We then have the usual series of individual combat sequences as the “team” whittles down the opposition. This all plays out against Jubei’s backstory which is slowly revealed to show the coincidence that the current problems are being caused by Gemma Himuro (Daisuke Gōri), a man he killed in a past encounter who has been able to reincarnate himself. Needless to say, all this leads up to a rematch with Jubei realising he must do rather better than just beheading the man if he’s to prevent him from coming back to life again.

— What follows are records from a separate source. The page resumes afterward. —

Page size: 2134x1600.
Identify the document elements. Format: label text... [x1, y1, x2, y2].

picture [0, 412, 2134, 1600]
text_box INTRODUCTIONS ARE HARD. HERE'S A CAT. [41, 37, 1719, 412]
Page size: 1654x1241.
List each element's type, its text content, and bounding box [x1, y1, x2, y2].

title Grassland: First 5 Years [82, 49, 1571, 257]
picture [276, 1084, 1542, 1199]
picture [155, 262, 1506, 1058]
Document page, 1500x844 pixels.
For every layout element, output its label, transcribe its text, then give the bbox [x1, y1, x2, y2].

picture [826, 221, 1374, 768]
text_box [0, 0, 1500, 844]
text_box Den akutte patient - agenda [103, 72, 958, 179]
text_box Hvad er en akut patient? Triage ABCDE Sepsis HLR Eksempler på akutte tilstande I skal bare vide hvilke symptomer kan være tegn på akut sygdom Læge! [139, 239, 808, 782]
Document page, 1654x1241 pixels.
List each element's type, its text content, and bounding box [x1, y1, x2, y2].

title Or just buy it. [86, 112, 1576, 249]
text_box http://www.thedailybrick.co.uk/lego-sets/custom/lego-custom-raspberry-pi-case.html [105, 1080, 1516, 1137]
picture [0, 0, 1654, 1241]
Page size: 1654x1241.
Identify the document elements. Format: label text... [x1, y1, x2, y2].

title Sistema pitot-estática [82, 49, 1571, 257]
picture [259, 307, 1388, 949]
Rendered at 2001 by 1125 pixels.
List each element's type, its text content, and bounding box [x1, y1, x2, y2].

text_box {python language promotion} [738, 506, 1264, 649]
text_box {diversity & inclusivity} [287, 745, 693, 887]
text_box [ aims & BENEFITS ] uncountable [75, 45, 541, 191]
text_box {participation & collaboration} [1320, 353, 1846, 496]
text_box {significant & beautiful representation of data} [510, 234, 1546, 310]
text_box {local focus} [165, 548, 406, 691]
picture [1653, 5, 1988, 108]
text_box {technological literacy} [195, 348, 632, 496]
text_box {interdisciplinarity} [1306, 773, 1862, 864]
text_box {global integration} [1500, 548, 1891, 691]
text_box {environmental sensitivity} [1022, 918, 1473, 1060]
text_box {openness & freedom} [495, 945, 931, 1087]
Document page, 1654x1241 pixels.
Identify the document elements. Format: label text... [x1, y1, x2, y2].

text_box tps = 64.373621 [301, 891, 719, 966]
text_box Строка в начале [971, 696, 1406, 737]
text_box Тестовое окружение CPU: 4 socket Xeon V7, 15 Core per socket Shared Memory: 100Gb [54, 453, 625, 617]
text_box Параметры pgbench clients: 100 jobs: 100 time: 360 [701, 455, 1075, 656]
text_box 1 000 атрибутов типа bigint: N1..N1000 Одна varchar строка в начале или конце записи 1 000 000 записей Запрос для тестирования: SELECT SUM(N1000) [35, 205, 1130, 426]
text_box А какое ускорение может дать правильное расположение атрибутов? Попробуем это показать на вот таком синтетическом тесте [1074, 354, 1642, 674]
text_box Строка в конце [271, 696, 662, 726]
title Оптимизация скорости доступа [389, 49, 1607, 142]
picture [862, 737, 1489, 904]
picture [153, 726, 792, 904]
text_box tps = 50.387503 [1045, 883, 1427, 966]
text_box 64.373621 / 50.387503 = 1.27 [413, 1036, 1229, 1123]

The artwork is cleanly drawn and fascinatingly detailed in telling a sophisticated story of political intrigue and violence as the means to seize power. The relationships between Jubei, Kagero and Dakuan are completely unsentimental with the only real concession to gender politics being Jubei’s insistence that Kagero take herself seriously as a ninja — this includes his refusal of her sexual offer even though it might save his life. So, overall, I would take this as a classic piece of anime that’s as fresh today as it was all those years ago when I paid to see it in the cinema. That said, I’m not convinced many modern viewers outside the anime, fantasy and horror fields would find Ninja Scroll or Jûbê ninpûchô or The Wind Ninja Chronicles of general interest, although it might serve as a good example of early work to introduce the history of anime to modern audiences. In saying this, I note that it’s about to be re-released on DVD, presumably bearing the legend “Modern Classic”.